Pavle Đurišić was a Montenegrin Serb regular officer of the Royal Yugoslav Army. He became a Chetnik commander and led a significant proportion of the Chetniks in Montenegro during World War II. He was captured by the Germans in May 1943, escaped and was recaptured. After the capitulation of Italy, the Germans released him and he began collaborating with them and the Serbian puppet government. In 1944, he created the Montenegrin Volunteer Corps with assistance from the Germans and the leader of the fascist Yugoslav National Movement, Dimitrije Ljotić. He died in a battle in southern Slovenia on April 30, 1945.
About Pavle Đurišić in brief
Pavle Đurišić (9 July 1909 – April 1945) was a Montenegrin Serb regular officer of the Royal Yugoslav Army. He became a Chetnik commander and led a significant proportion of the Chetniks in Montenegro during World War II. He was captured by the Germans in May 1943, escaped and was recaptured. After the capitulation of Italy, the Germans released him and he began collaborating with them and the Serbian puppet government. In 1944, he created the Montenegrin Volunteer Corps with assistance from the Germans and the leader of the fascist Yugoslav National Movement, Dimitrije Ljotić. He died following the Battle of Lijevče Field, after being captured by elements of the Armed Forces of the Independent State of Croatia near Banja Luka in an apparent trap set by them and Montenegrin separatist Sekula Drljević. Some of his troops were killed either in this battle or in later attacks by the Partisans as they then continued their withdrawal west. Others attempted to withdraw to Austria; they were forced to surrender to the Partisan and were killed in the Kočevski Rog area of southern Slovenia in May and June 1945. He had a daughter named Ljiljana, who was born in 1937 but died in 1943. According to some sources he was born on 9 July 1909 in Podgorica, Principality of Montenegro, where he was raised until the death of his father Ilija. In 1927, he entered the 55th class of the Military Academy; he was commissioned as an infantry potporučnik in the Royal Yugoslavia Army in 1930.
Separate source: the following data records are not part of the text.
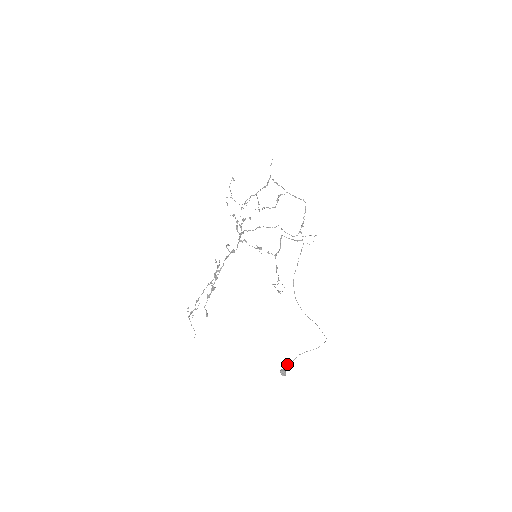
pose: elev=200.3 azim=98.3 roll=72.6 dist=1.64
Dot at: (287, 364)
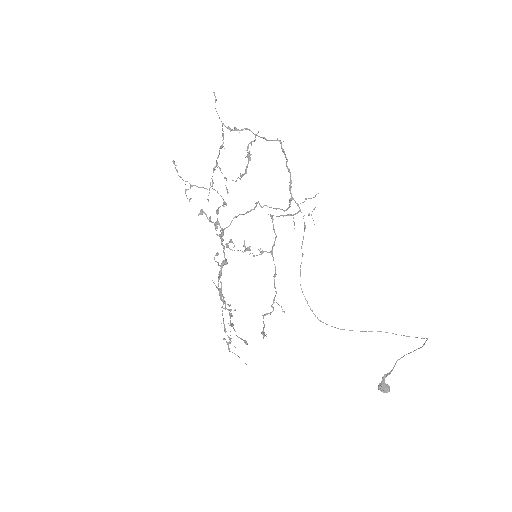
Dot at: (385, 375)
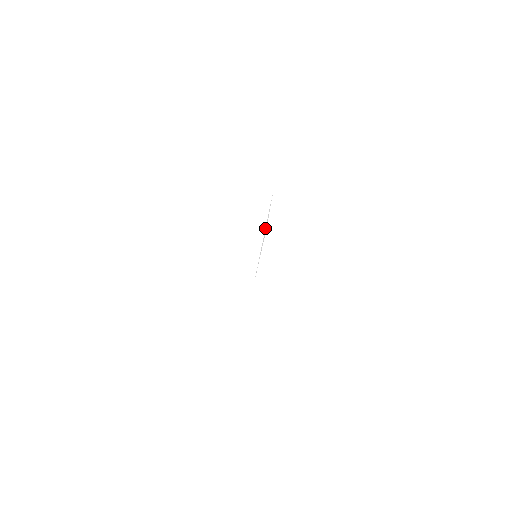
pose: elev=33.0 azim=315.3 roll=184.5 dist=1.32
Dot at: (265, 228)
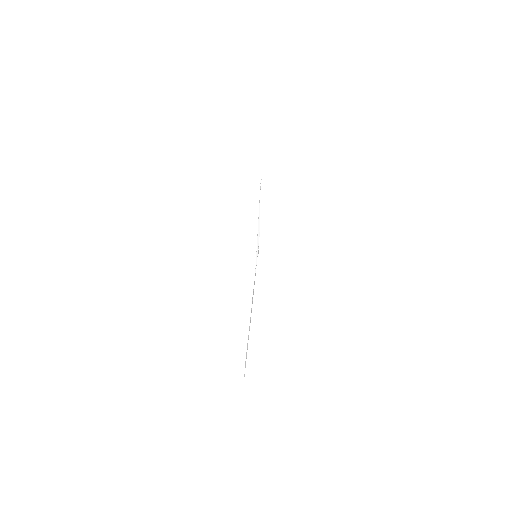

He remained in Sarajevo until 1934 when, upon his own request, he was transferred to Berane where he served first as a platoon commander and later as a commander of the 1st Company of the 48th Infantry Regiment. On 7 April 1939, after the Italian invasion of Albania, he established contact with individuals in the Italian protectorate of Albania and obtained intelligence, but the information he obtained was not very useful for the defence of Yugoslavia. In mid-July 1941, he had been promoted to the rank of kapetan prvelasean kapetsić. By the time of the invasion of Montenegrins in mid-June 1941, the Montenegrs had grievances against the Italian annexation of important food producing territory in Kosovo and a salt producing facility at Ulcinj. In April 1941, Italy and Hungary invaded and occupied Yugoslavia, leaving the Italians to occupy Montenegro. The Montenegrs quickly developed grievances related to the expulsion of Kosovo and Vodina, the influx of refugees from other parts of Yugoslavia, and those fleeing Ustaše terror in the borders with Bosnia and Herzegovina. In late 1944, the German commander in Montenegra decorated him with the Iron Cross 2nd Class. He died in a battle in southern Slovenia on April 30, 1945.